> **JOB ITEM**:
Rewrite the lines from the first one through the line containing "wörtliche Übersetzung des", inclusive, with "Montador de móveis" changed to "Instalador de móveis" and everything else left as it is.

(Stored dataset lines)
______
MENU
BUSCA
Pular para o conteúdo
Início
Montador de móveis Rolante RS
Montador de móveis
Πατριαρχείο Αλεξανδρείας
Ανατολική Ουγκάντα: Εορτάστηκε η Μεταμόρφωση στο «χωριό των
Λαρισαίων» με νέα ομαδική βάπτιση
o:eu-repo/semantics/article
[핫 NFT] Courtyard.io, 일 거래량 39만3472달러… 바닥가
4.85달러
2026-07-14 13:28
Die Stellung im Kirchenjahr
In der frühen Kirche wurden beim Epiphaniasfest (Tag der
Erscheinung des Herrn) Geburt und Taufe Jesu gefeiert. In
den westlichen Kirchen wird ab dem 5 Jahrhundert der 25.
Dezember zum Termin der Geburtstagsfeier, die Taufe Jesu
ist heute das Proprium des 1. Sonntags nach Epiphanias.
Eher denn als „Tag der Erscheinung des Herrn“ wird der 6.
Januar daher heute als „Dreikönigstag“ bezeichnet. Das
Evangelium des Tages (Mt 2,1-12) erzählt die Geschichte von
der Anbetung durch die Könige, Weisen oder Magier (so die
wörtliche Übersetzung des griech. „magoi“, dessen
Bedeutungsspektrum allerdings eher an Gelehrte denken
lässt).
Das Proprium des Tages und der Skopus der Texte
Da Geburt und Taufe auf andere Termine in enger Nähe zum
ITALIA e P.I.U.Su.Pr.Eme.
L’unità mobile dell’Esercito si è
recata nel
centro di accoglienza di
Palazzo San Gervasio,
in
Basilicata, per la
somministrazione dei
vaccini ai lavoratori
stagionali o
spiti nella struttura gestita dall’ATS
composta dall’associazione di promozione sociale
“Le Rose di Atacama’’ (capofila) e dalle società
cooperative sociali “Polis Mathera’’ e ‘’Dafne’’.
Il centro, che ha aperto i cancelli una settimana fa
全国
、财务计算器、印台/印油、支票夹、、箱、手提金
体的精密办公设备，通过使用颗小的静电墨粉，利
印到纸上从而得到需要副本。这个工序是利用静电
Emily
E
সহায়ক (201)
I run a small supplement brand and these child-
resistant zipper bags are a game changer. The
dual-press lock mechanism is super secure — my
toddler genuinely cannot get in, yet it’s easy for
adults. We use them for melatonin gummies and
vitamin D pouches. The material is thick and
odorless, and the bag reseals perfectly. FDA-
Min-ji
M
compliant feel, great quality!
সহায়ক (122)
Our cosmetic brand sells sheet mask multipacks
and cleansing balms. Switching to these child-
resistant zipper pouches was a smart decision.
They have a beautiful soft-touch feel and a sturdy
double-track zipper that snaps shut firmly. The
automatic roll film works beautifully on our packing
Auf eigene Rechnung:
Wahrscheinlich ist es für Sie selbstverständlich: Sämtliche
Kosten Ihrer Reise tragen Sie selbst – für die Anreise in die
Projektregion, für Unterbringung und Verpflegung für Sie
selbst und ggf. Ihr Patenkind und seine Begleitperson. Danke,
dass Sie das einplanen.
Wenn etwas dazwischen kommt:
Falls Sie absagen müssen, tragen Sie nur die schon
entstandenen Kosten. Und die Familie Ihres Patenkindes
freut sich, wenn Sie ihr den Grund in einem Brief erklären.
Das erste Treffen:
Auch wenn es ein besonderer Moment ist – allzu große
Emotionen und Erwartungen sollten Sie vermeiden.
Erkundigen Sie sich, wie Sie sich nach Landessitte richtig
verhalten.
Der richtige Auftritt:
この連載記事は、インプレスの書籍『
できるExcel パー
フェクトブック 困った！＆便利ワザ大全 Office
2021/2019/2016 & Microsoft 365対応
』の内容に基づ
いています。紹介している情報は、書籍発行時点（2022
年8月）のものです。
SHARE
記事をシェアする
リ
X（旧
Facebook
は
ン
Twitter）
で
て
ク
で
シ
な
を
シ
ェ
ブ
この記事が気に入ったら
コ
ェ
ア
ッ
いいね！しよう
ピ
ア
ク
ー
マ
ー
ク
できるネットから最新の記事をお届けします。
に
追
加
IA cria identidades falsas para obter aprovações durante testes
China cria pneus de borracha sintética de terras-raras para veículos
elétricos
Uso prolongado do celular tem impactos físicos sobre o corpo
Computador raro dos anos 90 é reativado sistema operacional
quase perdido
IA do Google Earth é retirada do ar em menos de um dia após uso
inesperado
______
> **SOLUTION**:
MENU
BUSCA
Pular para o conteúdo
Início
Instalador de móveis Rolante RS
Instalador de móveis
Πατριαρχείο Αλεξανδρείας
Ανατολική Ουγκάντα: Εορτάστηκε η Μεταμόρφωση στο «χωριό των
Λαρισαίων» με νέα ομαδική βάπτιση
o:eu-repo/semantics/article
[핫 NFT] Courtyard.io, 일 거래량 39만3472달러… 바닥가
4.85달러
2026-07-14 13:28
Die Stellung im Kirchenjahr
In der frühen Kirche wurden beim Epiphaniasfest (Tag der
Erscheinung des Herrn) Geburt und Taufe Jesu gefeiert. In
den westlichen Kirchen wird ab dem 5 Jahrhundert der 25.
Dezember zum Termin der Geburtstagsfeier, die Taufe Jesu
ist heute das Proprium des 1. Sonntags nach Epiphanias.
Eher denn als „Tag der Erscheinung des Herrn“ wird der 6.
Januar daher heute als „Dreikönigstag“ bezeichnet. Das
Evangelium des Tages (Mt 2,1-12) erzählt die Geschichte von
der Anbetung durch die Könige, Weisen oder Magier (so die
wörtliche Übersetzung des griech. „magoi“, dessen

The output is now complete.